Bühnentechnisch hatte man nicht allzu viel Firlefanz nach Huttwil gekarrt. Ausser den Stageamps und wallenden, hinten aufgehängten Tüchern sowie ein paar Lichttraversen gab es nicht viel zu sehen. Und da Ian Gillan nicht wie zumeist barfuss unterwegs war, konnte man sich den sonst in diesem Zusammenhang benötigten, filzteppichartigen Bühnenüberzug sparen. Den Rest der Optik besorgte das Trockeneis, das immer wieder mal und wenn, relativ üppig zum Einsatz kam. In die gleiche Kategorie fiel, wie schon erwähnt, der Hammer-Sound, der ja sowas von nach vorne schob (zumindest da, wo ich stand, also etwas in der Nähe des Mischpultes, das heisst etwas vorne links davon), dass es eine wahre Freude war. Nicht immer waren die Keyboard-Soli von Don Airey nach meinem Geschmack, doch diesmal spielte er ein paar neue Parts, vermischt mit bekannten Elementen und nicht zu ausufernd. Die Überleitung zu «Perfect Strangers» gelang jedenfalls gut und liess immer noch Gänsehaut-Feeling aufkommen. Das Prädikat "sackstark" konnte anschliessend auch dem Klassiker «Space Truckin'» verliehen werden. Nach einer (etwas zu) kurzen Jukebox-Einlage von Steve Morse war der Zuspruch beim ersten Riff von «Smoke On The Water» nahe dem Siedepunkt und die ganze Halle stand Kopf, wobei ja von Anfang an der Bär im Emmental los war. Um 23.00 Uhr ging das tour- und spielfreudige Quintett ein erstes Mal von der Bühne. Als Zugaben folgten noch «Hush» und «Black Night», dem seit ein paar Jahren traditionell ein Bass-Solo voraus geht. Als nach knappen 100 Minuten das Hallenlicht wieder angeht, sind sich die meisten Zuschauer einig, soeben ein begeisterndes Konzert miterlebt zu haben. Ich selber gehe noch ein Stück weiter und ordne diesen Auftritt klar der Top-5 aller bisher gesehenen Gigs zu! In dieser Form kann man sich ein Kürzer- oder gar Abtreten kaum bis gar nicht vorstellen. Und wer weiss, vielleicht war «Rapture Of The Deep», das mittlerweile auch schon fünf Jahre auf dem Buckel hat, nicht das letzte Studio-Album! Hoffen wir es zumindest und der einzige Wermutstropfen war das Nichtzustandekommen eines Interviews, mit dem ich eigentlich fest gerechnet hatte. Den positiven Gesamteindruck konnte dieser Dämpfer jedoch nicht beeinträchtigen und so schliesse ich mich Ian Gillan's "I wanna thaaaaaank you" gerne an und reiche zudem ein persönliches "Purple forever" nach.
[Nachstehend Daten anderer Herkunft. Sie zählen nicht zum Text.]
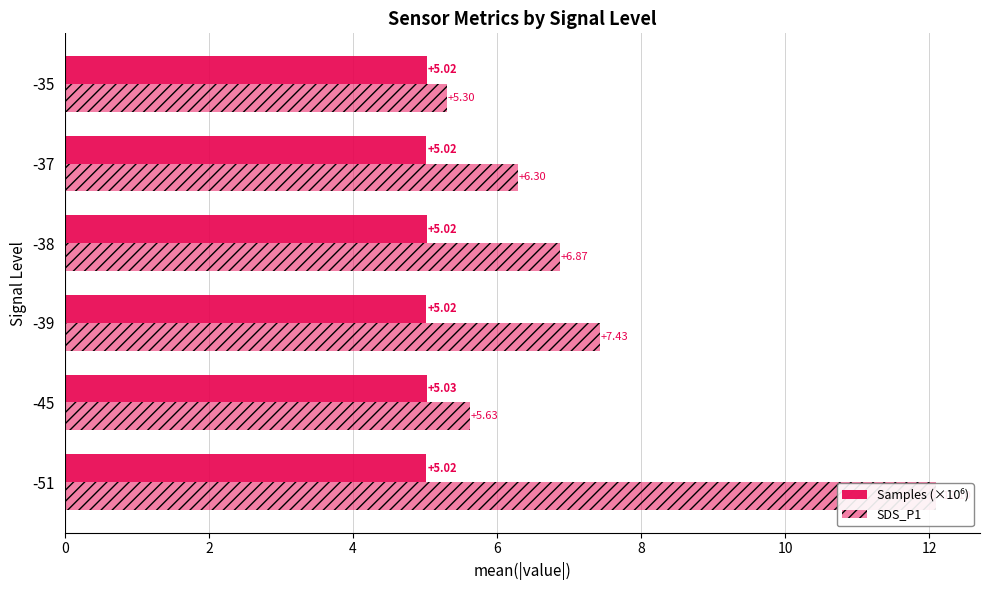

Reading left to right, transcribe all the data shown in this chart.

Samples (×10⁶): 0=5.0	2=5.0	4=5.0	6=5.0	8=5.0	10=5.0
SDS_P1: 0=12.1	2=5.6	4=7.4	6=6.9	8=6.3	10=5.3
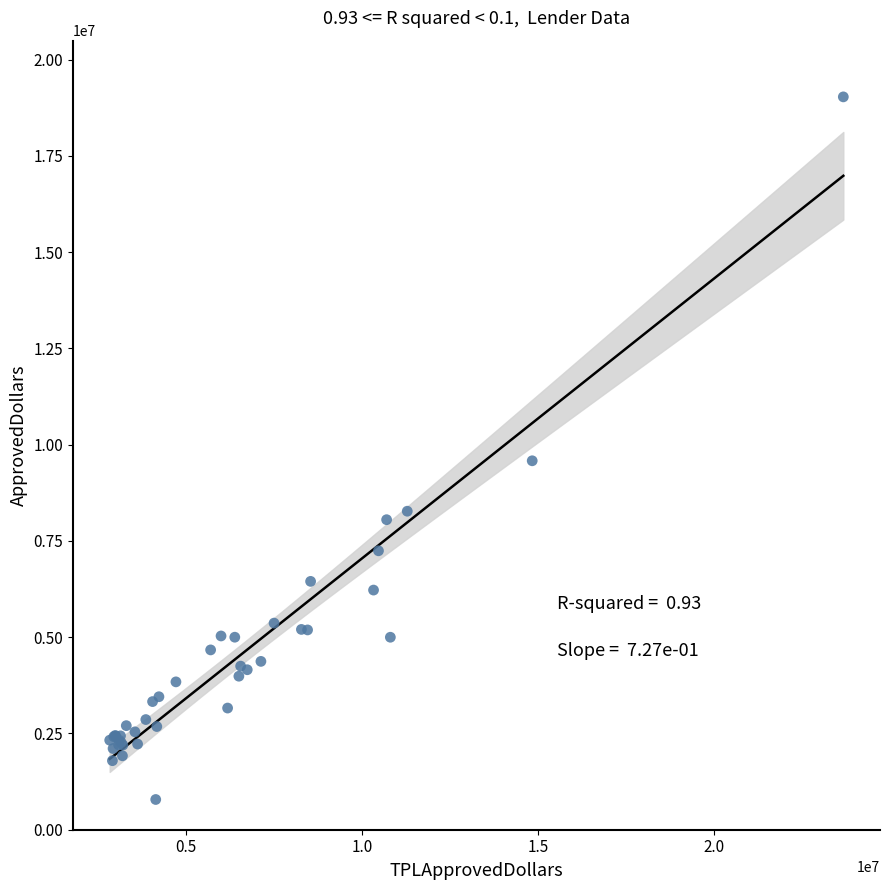

What Y value in the scatter plot is closest to 9909000?

9582000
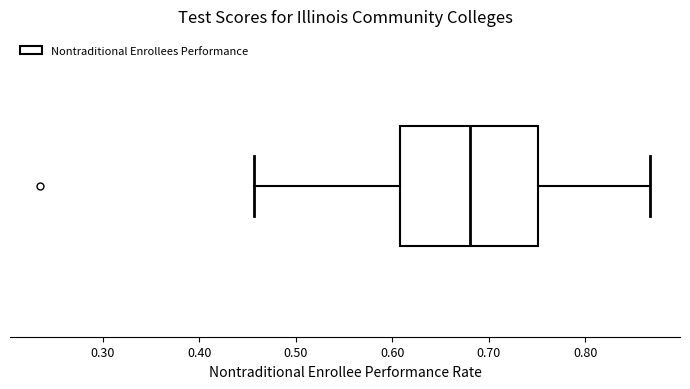

Transcribe this box plot: give where the median line is, the range the box spans, and where the two whiskers end, as read against the x-axis. The values are not printed on the chart, so give them approximately, as read against the axis.

median 0.68, box 0.61 to 0.75, whiskers 0.46 to 0.87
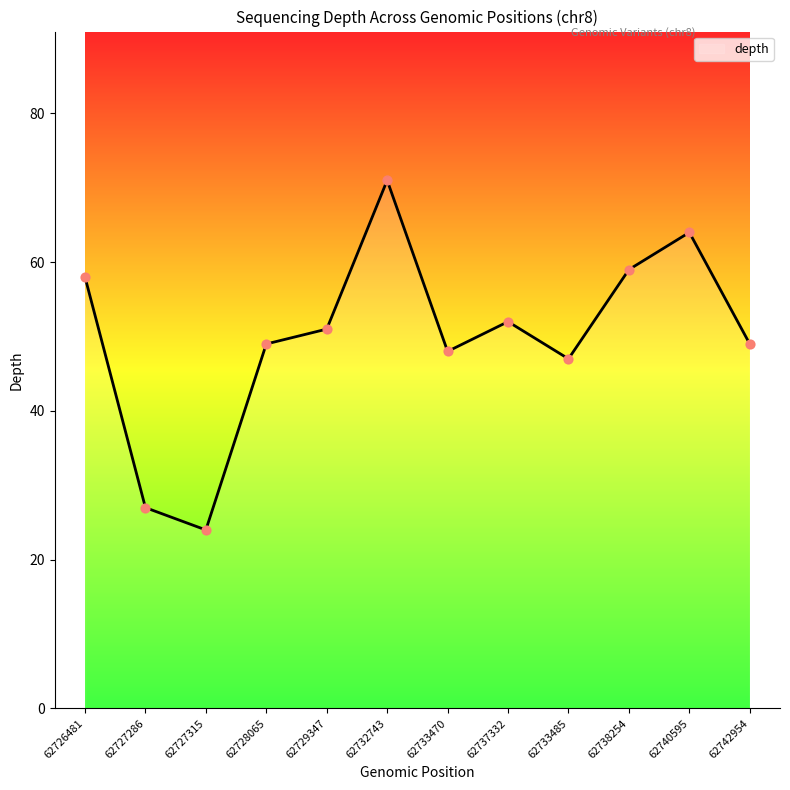

What is the ratio of the value at 62726481 to the value at 62733485?

1.2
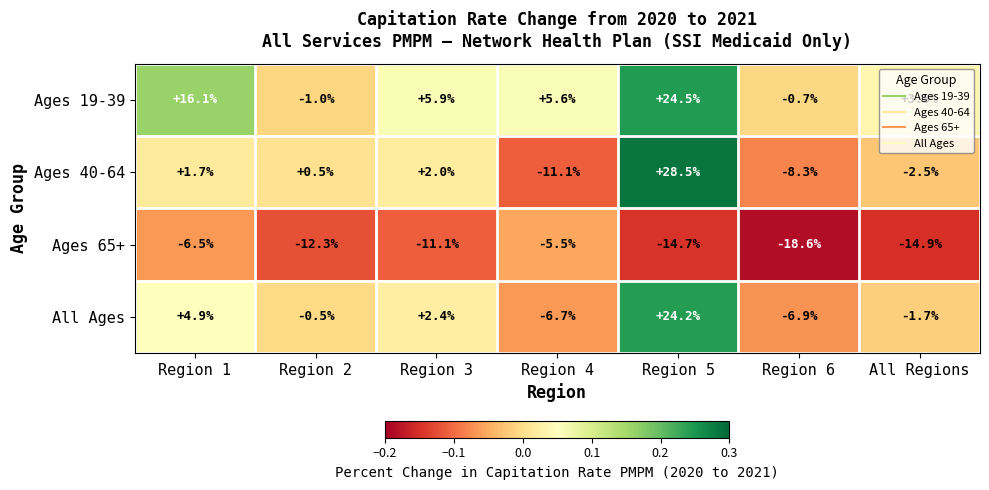

At how many categories does at least one series exceed 0?

6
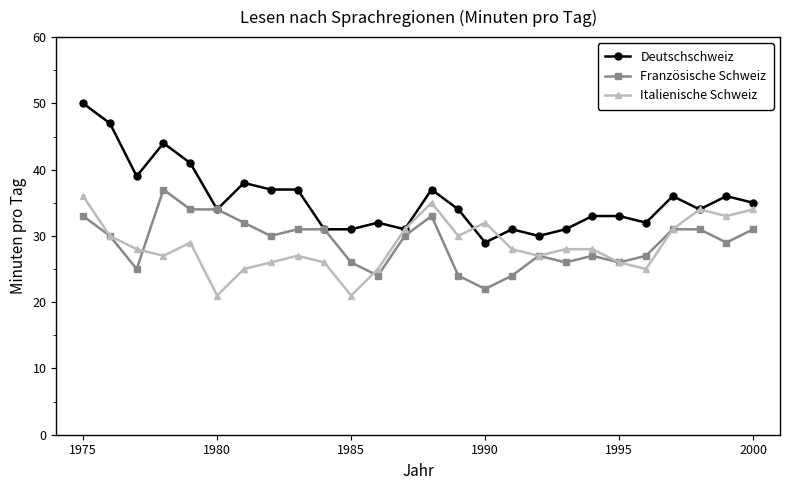

Which series has the largest total across all categories?

Deutschschweiz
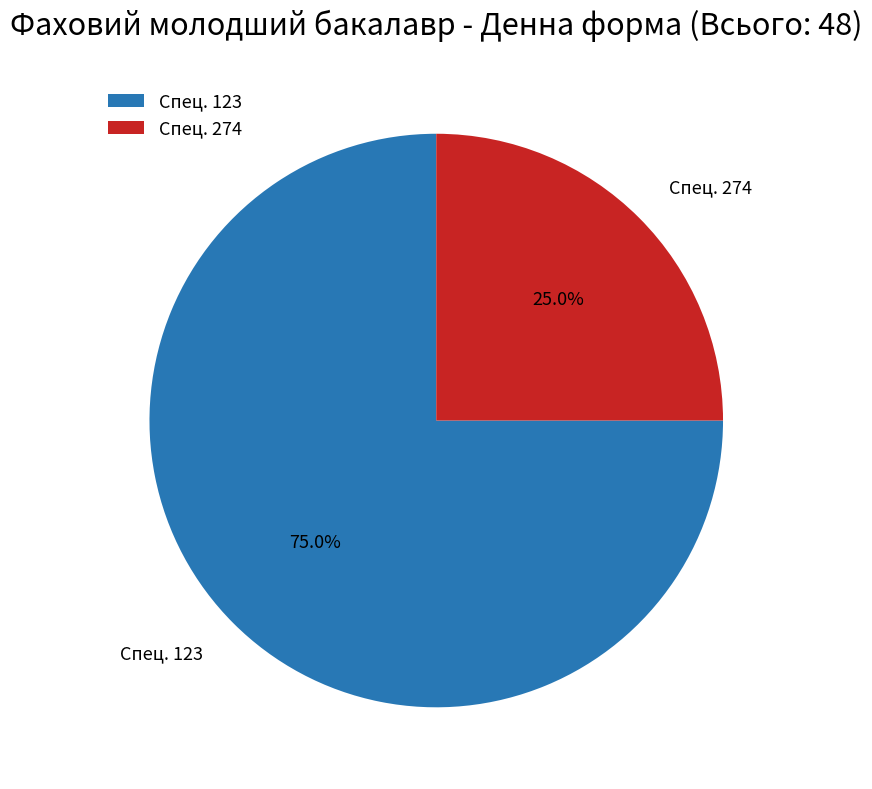

Approximately how many times larger is the value at Спец. 123 compared to Спец. 274?

3.0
Setliste: «Intro» - «Highway Star» - «Hard Lovin' Man» - «Maybe I'm A Leo» - «Strange Kind Of Woman» - «Rapture Of The Deep» - «Fireball» - «Silver Tongue» - «Contact Lost» - «When A Blind Man Cries» - «The Well Dressed Guitar» - «Almost Human» - «Lazy» - «No One Came» - «Keyboard Solo Don Airey» - «Perfect Strangers» - «Space Truckin'» - «Smoke On The Water» -- «Hush (Introducing «Goin' Down»)» - «Black Night».